# [WHAT TO PRODUCE]
Copy every line of the material below without changing anything, but leave out the pictures.

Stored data
* Start *

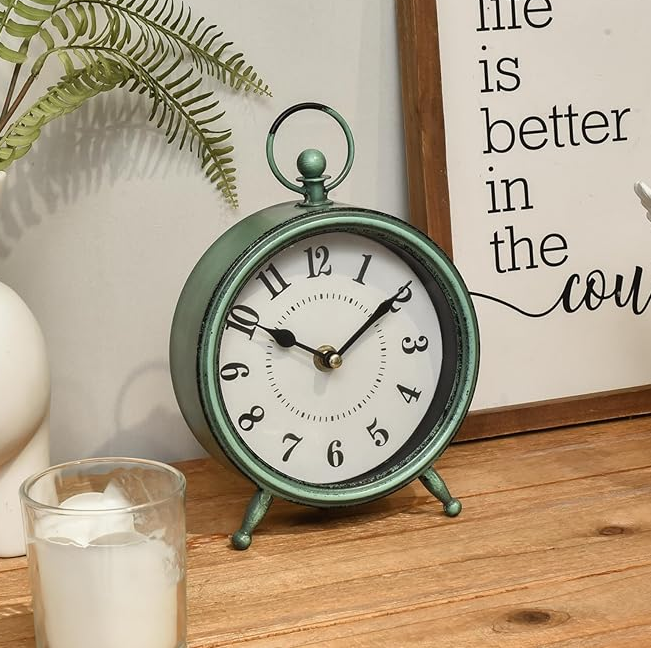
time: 10:09
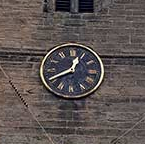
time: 12:40
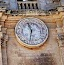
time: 11:31
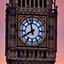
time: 7:57
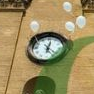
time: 12:23
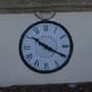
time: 10:19
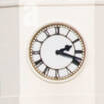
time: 2:18
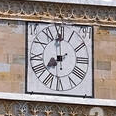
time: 7:59
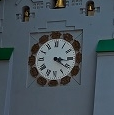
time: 3:21
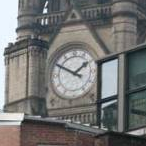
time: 1:50
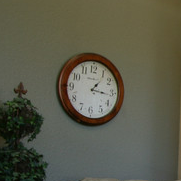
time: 1:16
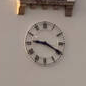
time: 9:19
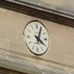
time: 4:03
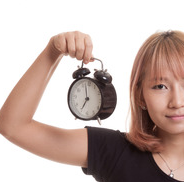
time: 6:58
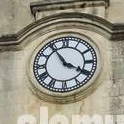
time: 3:54
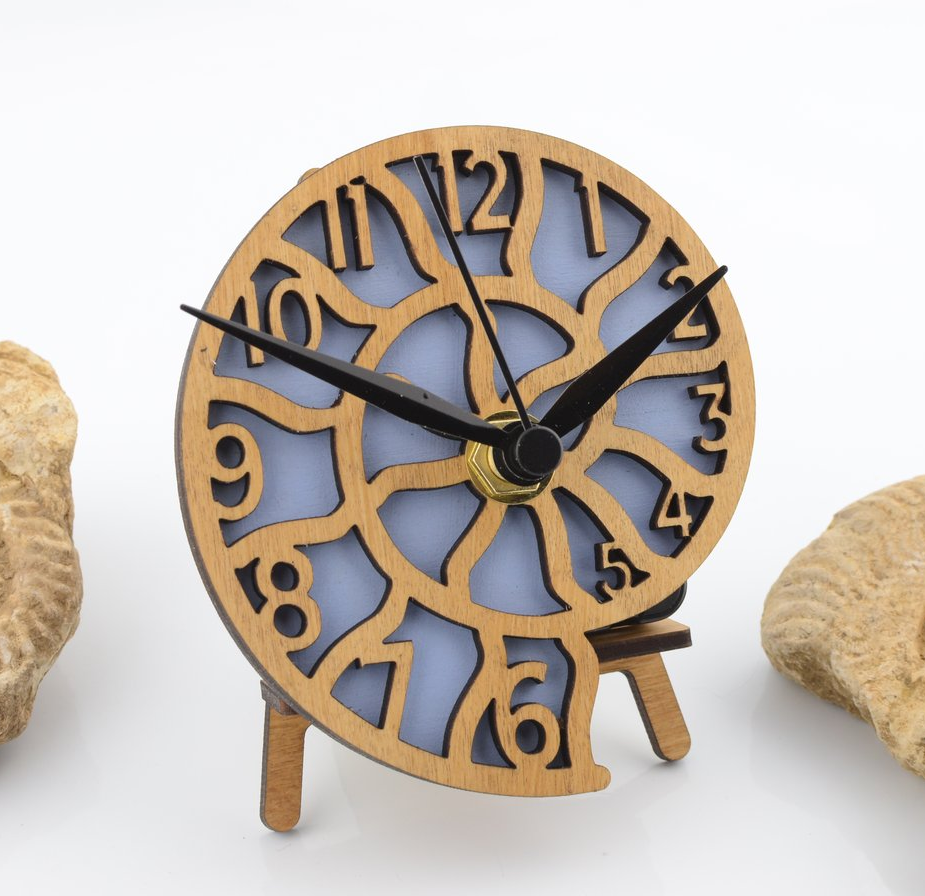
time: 1:48
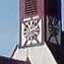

* End *

# [REPLY]
time: 10:09
time: 12:40
time: 11:31
time: 7:57
time: 12:23
time: 10:19
time: 2:18
time: 7:59
time: 3:21
time: 1:50
time: 1:16
time: 9:19
time: 4:03
time: 6:58
time: 3:54
time: 1:48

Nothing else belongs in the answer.